I sometimes feel that my children are part of some half-assed social experiment. Their time having been enrolled in formal education has seen more changes than in any period in my career. I eagerly await this Renaissance. I’m happy this neo-Renaissance of which I dream comes with indoor plumbing and vaccinations though. Science is real, yo.
Politics and the Government Shutdown
Nope. Not touching it. You know me? You know where I stand. I thank my lucky stars that I have Ann’s grey couch to dive deeply into ideas and ideals. And lunacy.
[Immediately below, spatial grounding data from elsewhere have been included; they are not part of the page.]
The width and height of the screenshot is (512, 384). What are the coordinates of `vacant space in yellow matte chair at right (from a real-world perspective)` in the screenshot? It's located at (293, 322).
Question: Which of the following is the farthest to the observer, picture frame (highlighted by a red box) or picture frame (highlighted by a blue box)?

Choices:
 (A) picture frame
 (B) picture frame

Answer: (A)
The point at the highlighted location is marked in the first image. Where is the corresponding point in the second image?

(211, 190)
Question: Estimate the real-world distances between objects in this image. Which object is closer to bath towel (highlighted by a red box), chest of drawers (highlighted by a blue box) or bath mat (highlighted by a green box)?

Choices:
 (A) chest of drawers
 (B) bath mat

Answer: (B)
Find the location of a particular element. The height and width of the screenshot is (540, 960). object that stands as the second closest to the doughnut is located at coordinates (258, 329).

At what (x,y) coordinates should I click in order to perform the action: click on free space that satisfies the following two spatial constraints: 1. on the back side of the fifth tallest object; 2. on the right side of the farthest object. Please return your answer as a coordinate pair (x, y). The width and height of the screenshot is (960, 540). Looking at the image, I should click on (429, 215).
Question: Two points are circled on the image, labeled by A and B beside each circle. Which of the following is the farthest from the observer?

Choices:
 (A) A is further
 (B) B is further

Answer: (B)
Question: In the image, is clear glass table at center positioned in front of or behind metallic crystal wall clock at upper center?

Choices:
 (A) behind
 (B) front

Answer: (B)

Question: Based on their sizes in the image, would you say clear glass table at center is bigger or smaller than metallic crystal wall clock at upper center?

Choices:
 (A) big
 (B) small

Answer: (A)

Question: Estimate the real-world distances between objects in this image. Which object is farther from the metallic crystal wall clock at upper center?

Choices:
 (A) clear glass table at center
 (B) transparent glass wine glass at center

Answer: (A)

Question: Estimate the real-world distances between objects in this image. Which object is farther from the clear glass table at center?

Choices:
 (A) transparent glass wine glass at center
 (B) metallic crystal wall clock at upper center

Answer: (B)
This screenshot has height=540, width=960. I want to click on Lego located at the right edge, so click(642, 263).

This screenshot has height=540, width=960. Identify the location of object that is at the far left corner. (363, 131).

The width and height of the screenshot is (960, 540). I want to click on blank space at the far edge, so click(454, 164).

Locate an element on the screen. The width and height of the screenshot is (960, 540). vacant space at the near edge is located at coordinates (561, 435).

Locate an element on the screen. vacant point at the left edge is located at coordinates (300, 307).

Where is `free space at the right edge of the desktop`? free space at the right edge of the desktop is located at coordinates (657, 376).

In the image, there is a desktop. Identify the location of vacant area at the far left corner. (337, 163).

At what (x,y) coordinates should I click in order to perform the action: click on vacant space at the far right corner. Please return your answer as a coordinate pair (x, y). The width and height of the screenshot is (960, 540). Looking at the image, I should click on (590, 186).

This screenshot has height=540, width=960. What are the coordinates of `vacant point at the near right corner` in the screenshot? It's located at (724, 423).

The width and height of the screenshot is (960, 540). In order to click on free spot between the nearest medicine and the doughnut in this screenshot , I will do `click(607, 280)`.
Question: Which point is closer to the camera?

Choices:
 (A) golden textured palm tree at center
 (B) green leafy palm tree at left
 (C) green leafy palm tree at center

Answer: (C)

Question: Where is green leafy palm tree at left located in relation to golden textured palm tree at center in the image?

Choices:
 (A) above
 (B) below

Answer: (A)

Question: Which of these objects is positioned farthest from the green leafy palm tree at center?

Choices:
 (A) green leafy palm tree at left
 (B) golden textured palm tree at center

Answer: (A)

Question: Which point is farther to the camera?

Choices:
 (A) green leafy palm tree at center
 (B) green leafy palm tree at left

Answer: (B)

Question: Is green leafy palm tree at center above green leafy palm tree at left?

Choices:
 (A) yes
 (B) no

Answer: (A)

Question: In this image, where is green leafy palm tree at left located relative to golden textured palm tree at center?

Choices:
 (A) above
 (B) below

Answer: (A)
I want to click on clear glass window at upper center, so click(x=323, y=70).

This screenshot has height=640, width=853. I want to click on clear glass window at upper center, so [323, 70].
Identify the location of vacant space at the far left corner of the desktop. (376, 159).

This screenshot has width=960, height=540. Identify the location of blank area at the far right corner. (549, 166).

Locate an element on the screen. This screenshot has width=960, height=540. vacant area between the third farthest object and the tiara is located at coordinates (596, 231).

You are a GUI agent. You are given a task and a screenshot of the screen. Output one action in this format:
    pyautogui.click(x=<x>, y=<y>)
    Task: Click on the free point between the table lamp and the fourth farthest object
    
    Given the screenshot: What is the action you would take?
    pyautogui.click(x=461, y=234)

My son related to his father and me a conversation he’d had with a friend who is transgender about this individual’s identifying with the gender opposite the one at birth. My son was working out the pronouns, and what I loved most about this chat was that his friend being transgender was really a sidebar to matter of this friend bringing “Cards Against Humanity” and “What Do You Meme?” to play during some free time after school, about which he was deeeeeeeee-lighted. Those games are so inappropriate. So stinkin’ funny though, and let me be your cautionary tale–they’re not games kids want to play with their parents nor parents with their kids. I’m still blushing. . .
Brewers On Deck
My baby, the 6′ thirteen-year-old multi-sport athlete, through his baseball organization, had an opportunity to attend Brewers On Deck. On Deck is a massive fan fest where Milwaukee Brewers baseball players are made to make themselves available for a day-long meet and greet. Fans wait in line for autographs and photos. The event sells out annually, and with a tuxedo-clad Christian Yelich having just received his MVP award the night prior, the kids’ entry was a premium! The kid was ready to go, but begged off at the last minute. He had a chance to meet his idol, Travis Shaw, but declined. I’m told he crashed the boards and crashed his knee Saturday morning during his basketball game, so wasn’t at top form physically. I can’t help but wonder if he has a touch of his mother’s anxiety though–he was petrified to meet Barenaked Ladies (granted, he was seven at the time) and he didn’t feel like it was OK to approach Alan Doyle after a show in Chicago a few years back either. I think he’s an “I’m gonna admire them from afar” kind of guy. Not that there’s anything wrong with that; there’s not. But I don’t want him to throw away his shot.
2019 MDA Muscle Walk
Yep, I’m already ratcheting up about the timing of this year’s walk. My younger son has a baseball tournament out of town that weekend, so I already know my husband and I are going to have to split time. This year’s event is June 1, scheduled with hopes of warmer weather prevailing on walk day. My son is “lucky” that his MD doesn’t come with the side dish of massive internal complications that many kids with MD endure. But now I’m prematurely anxious/guilty about picking. In missing one or the other, which child will be deemed or feel more “worthy” of my attention, will all of us have all the right gear in the right city?
Anxiety is dumb. But that’s the thing about anxiety–it’s worrying about something that might never happen. But that doesn’t mean you don’t worry; you can’t help but worry. It’s the very definition of anxiety. I know I’ll be at the Muscle Walk, so why is this even a thing?
Probably I’ll figure that one out on my next visit down to Ann’s. Miss you already, sweet girl.